Job Description
Overview
We are seeking an experienced Business Intelligence Engineer with strong AWS Data Engineering capabilities to support the development of a modern data platform while contributing to emerging AI-driven initiatives.
This role is ideal for a hands-on engineer who combines Business Intelligence expertise with AWS data engineering experience and has practical exposure to AI/ML technologies, tools, or initiatives.

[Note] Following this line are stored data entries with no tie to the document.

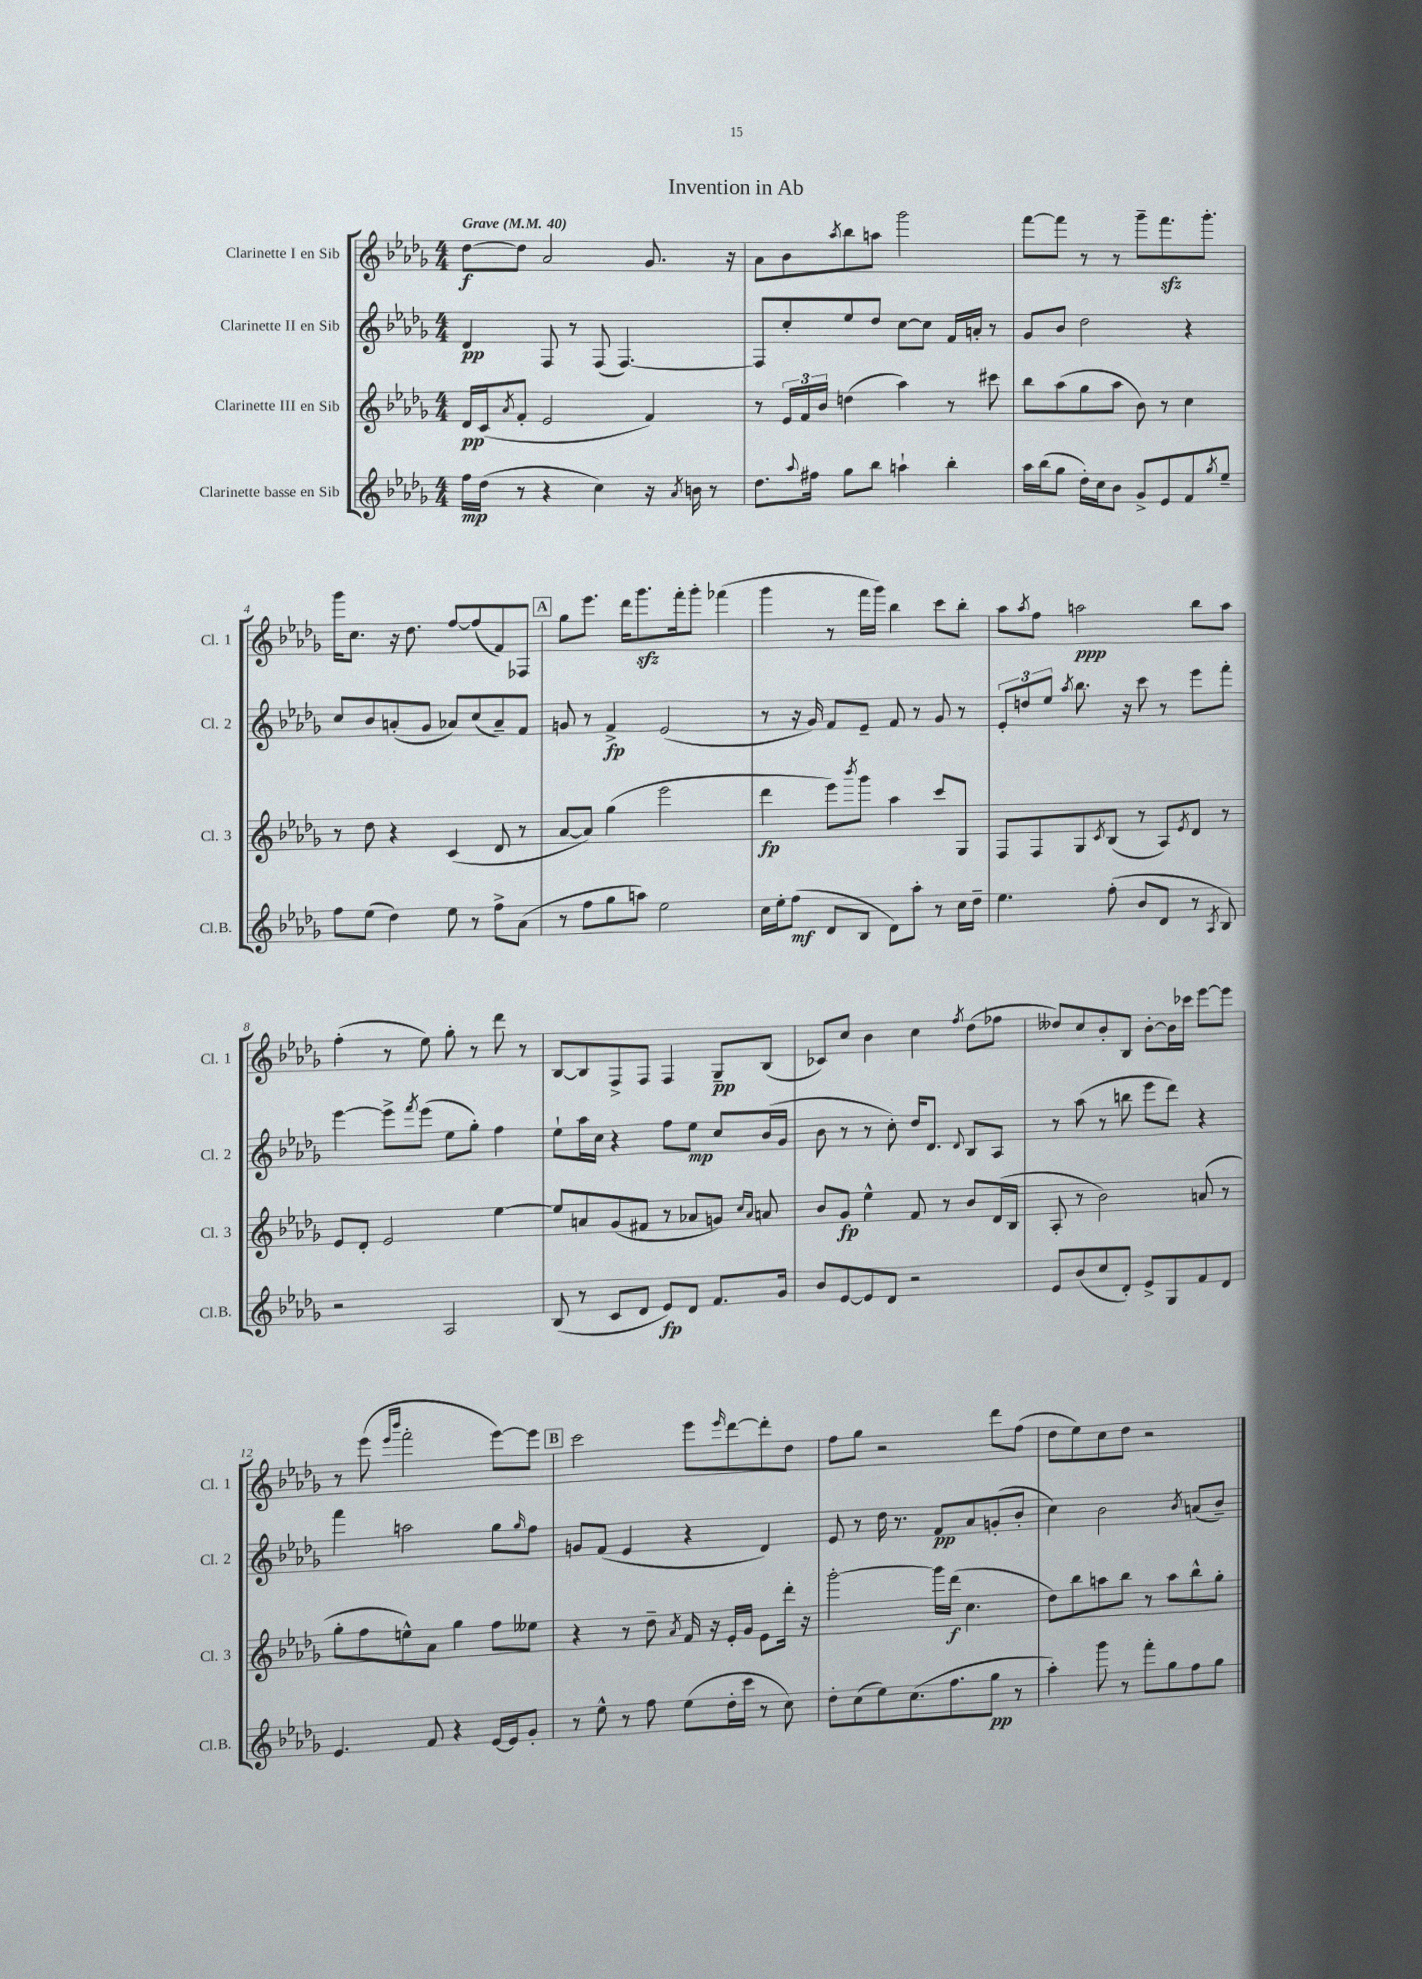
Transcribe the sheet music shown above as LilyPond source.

\header { title = "Invention in Ab" }
<<
\new StaffGroup <<
\new Staff = "s0" \with { instrumentName = "Clarinette I en Sib" shortInstrumentName = "Cl. 1" } {
    \clef treble \key des \major \numericTimeSignature \time 4/4 \tempo "Grave" 4 = 40
    des''8~\f des''8 aes'2 ges'8. r16 |
    aes'8 bes'8 \acciaccatura { aes''8 } bes''8 a''8 ges'''2 |
    f'''8~ f'''8 r8 r8 ges'''8-- f'''8.\sfz ges'''8.-. |
    ges'''16 c''8. r16 des''8. f''8~ f''8( f'8) fes8 |
    \mark \markup { \box "A" } ges''8 ees'''8. des'''16 ges'''8.\sfz f'''16-. ges'''8-. fes'''4( |
    ges'''4 r8 f'''16 ges'''16) bes''4 c'''8 bes''8-. |
    aes''8 \acciaccatura { aes''8 } f''8 a''2\ppp bes''8 a''8 |
    f''4-.( r8 ees''8) ges''8-. r8 des'''8 r8 |
    bes8~ bes8 f8-> f8 f4 ges8--\pp bes8( |
    ces'8) c''8 bes'4 c''4 \acciaccatura { f''8 } des''8( fes''8 |
    deses''8) c''8 bes'8-. bes8 bes'8~-. bes'16 ces'''16 ees'''8~ ees'''8 |
    r8 ees'''8( \grace { ees'''16 bes'''16 } f'''2-. ees'''8~) ees'''8 |
    \mark \markup { \box "B" } c'''2 ees'''8 \grace { ees'''16 } des'''8~ des'''8-. des''8 |
    f''8 ges''8 r2 des'''8 f''8( |
    des''8 ees''8) c''8 des''8 r2 \bar "|." |
}
\new Staff = "s1" \with { instrumentName = "Clarinette II en Sib" shortInstrumentName = "Cl. 2" } {
    \clef treble \key des \major \numericTimeSignature \time 4/4
    des'4\pp f8 r8 f8( f4.~) |
    f8 c''8-. ees''8 des''8 c''8~ c''8 f'16 a'16-. r8 |
    ges'8 bes'8 des''2 r4 |
    c''8 bes'8 a'8-.( ges'8 aes'8) c''8( aes'8--) f'8 |
    \mark \markup { \box "A" } g'8 r8 f'4->\fp ees'2( |
    r8 r16 ges'16) f'8 ees'8-- f'8 r8 ges'8 r8 |
    \tuplet 3/2 { ees'8-. d''8 ees''8 } \acciaccatura { aes''8 } bes''8. r16 c'''8 r8 ees'''8 f'''8-. |
    ees'''4~ ees'''8-> \acciaccatura { f'''8 } ees'''8( ees''8 ges''8-.) f''4 |
    ees''8-! aes''16 c''16 r4 f''8 ees''8\mp c''8 bes'16( ges'16 |
    bes'8 r8 r8 c''8-.) des''16 des'8. \appoggiatura { des'8 } bes8 aes8 |
    r8 aes''8( r8 b''8 ees'''8 des'''8) r4 |
    f'''4 a''2 ges''8 \grace { ges''16 } f''8 |
    \mark \markup { \box "B" } g'8 f'8( ees'4 r4 des'4) |
    ees'8 r8 des''16 r8. f'8\pp aes'8 g'8-.( bes'8-. |
    c''4) bes'2 \acciaccatura { bes'8 } a'8( bes'8--) \bar "|." |
}
\new Staff = "s2" \with { instrumentName = "Clarinette III en Sib" shortInstrumentName = "Cl. 3" } {
    \clef treble \key des \major \numericTimeSignature \time 4/4
    des'16\pp c'16( \acciaccatura { aes'8 } f'8-. ees'2 f'4) |
    r8 \tuplet 3/2 { ees'16 f'16 bes'16 } d''4( aes''4) r8 cis'''8 |
    bes''8 aes''8( ges''8 aes''8 bes'8) r8 c''4 |
    r8 des''8 r4 c'4( des'8 r8 |
    \mark \markup { \box "A" } aes'8~ aes'8) ges''4( ees'''2 |
    des'''4\fp ees'''8) \acciaccatura { bes'''8 } ges'''8 aes''4 c'''8 ges8 |
    f8 f8 ges8 \acciaccatura { c'8 } bes8( r8 aes8) \acciaccatura { ees'8 } des'8 r8 |
    ees'8 des'8-. ees'2 ees''4~ |
    ees''8 a'8 ges'8( fis'8 r8 aes'8 g'8) \grace { c''16 aes'16 } a'8 |
    bes'8 ges'8\fp ees''4-^ f'8 r8 bes'8 des'16( bes16 |
    aes8-. r8 bes'2) a'8( r8 |
    ges''8-. f''8 e''8-^) aes'8 ges''4 f''8 eeses''8 |
    \mark \markup { \box "B" } r4 r8 des''8-- \acciaccatura { aes'8 } f'16 r16 ees'16-. ges'16 ees'8 des'''16-. r16 |
    ges'''2~-. ges'''16 des'''16\f( c''4. |
    des''8) bes''8 a''8 bes''8 r8 a''8 bes''8-^ ges''8-. \bar "|." |
}
\new Staff = "s3" \with { instrumentName = "Clarinette basse en Sib" shortInstrumentName = "Cl.B." } {
    \clef treble \key des \major \numericTimeSignature \time 4/4
    f''16\mp des''16( r8 r4 c''4) r16 \acciaccatura { aes'8 } b'16 r8 |
    des''8. \appoggiatura { aes''8 } fis''16 ges''8 bes''8 a''4-! bes''4-. |
    aes''16 bes''16( ges''8 des''16-.) c''16 bes'8 ges'8-> ees'8 f'8 \acciaccatura { ges''8 } ees''8-- |
    f''8 ees''8( des''4) ees''8 r8 f''8-> aes'8( |
    \mark \markup { \box "A" } r8 f''8 ges''8 a''8) ees''2 |
    c''16 ees''16-. f''8\mf( des'8 bes8 des'8) aes''8-. r8 c''16 des''16-- |
    ees''4. f''8-.( bes'8 des'8 r8 \acciaccatura { aes8 } bes8) |
    r2 aes2 |
    bes8( r8 c'8 des'8 ees'8\fp) des'8 f'8. ges'16 |
    bes'8 ees'8~ ees'8 des'8 r2 |
    ees'8 bes'8( c''8 des'8-.) ees'8-> ges8 f'8 des'8 |
    ees'4. f'8 r4 ees'16~ ees'16 ges'8-. |
    \mark \markup { \box "B" } r8 ees''8-^ r8 f''8 ees''8( des''16-. c'''16 r8 c''8) |
    des''8-. c''8( ees''8) c''8.( f''8. ges''8\pp r8 |
    aes''4-.) ges'''8 r8 f'''8-. ges''8 f''8 ges''8 \bar "|." |
}
>>
>>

You will play a key role in enhancing reporting and analytics capabilities, supporting existing data services, and helping shape future data and AI solutions.
Key Responsibilities
- Design, develop, maintain, and optimise AWS-based data pipelines and platform components.
- Develop and support Power BI reports, dashboards, and analytical solutions across multiple business functions.
- Build and maintain robust data models and semantic layers within Power BI.
- Contribute to the development and enhancement of a modern data lake and data platform architecture.
- Support both BAU activities and the delivery of new data and analytics capabilities.
- Collaborate with stakeholders to gather requirements, define user stories, and translate business needs into technical solutions.
- Work closely with technical and business teams to support AI-related initiatives and roadmap delivery.
- Ensure best practices are followed for data quality, governance, security, and performance optimisation.
- Manage Power BI administration activities including access management, role-based security, subscriptions, and gateway configuration.
- Support migration of reporting and data workloads from legacy platforms into modern AWS and Power BI environments.
- Maintain code repositories and contribute to CI/CD and DataOps practices where applicable.
Core Technical Requirements
Strong hands-on experience with:
- Power BI report and dashboard development.
- Power BI administration, including security, access management, gateways, and subscriptions.
- Advanced SQL development and optimisation.
- AWS services including Athena, S3, Lambda, Glue, Redshift, EC2, and RDS.
- PostgreSQL, Postgres RDS, MySQL, and AWS Athena.
- Data modelling and semantic layer design.
- DAX query language.
- Python for data processing and pipeline development.
- GitHub and source code management.
- Agile delivery environments.
AI / ML Exposure (Essential)
You must demonstrate practical exposure to one or more of the following:
- Working with cloud-based AI services such as AWS Bedrock or similar platforms.
- Supporting AI-enabled products, workflows, or data solutions.
- Exposure to Generative AI technologies and prompt engineering concepts.
- Experience working alongside Data Science teams or supporting ML pipelines.
- Understanding of how AI capabilities can be integrated into data platforms and analytics solutions.
Please note that AI/ML does not need to be your primary specialism; however, practical exposure must be clearly demonstrated.
Experience Required
- Typically 4–8+ years of experience in Business Intelligence, Data Engineering, Analytics Engineering, or related disciplines.
- Proven track record delivering AWS-based data and analytics solutions.
- Strong experience developing Power BI reporting solutions in enterprise environments.
- Experience working with data warehouses, analytics platforms, and modern data architectures.
- Experience supporting and enhancing production reporting environments.
- Ability to engage effectively with technical and non-technical stakeholders.
Desirable Skills
- AWS Bedrock or other cloud AI services.
- Data lake implementation experience.
- Infrastructure as Code (Terraform).
- API integration experience.
- CI/CD and DataOps practices.
- Experience migrating reporting platforms and legacy data solutions.
- Experience working within complex, regulated, or public sector environments.
Role Split
- Approximately 50% Business Intelligence and Data Engineering delivery/support.
- Approximately 50% New capability development including data platform enhancement and AI initiatives.
Key Attributes
- Strong problem-solving and analytical mindset.
- Hands-on engineering approach with attention to detail.
- Comfortable working within evolving and fast-paced environments.
- Ability to bridge the gap between data engineering, analytics, and emerging AI use cases.
- Proactive, collaborative, and delivery-focused.
- Excellent communication and stakeholder engagement skills.
- Able to work independently while contributing effectively within cross-functional teams.
Qualifications
Essential
- Degree in Computing, Engineering, Data Science, Mathematics, or another numerate discipline.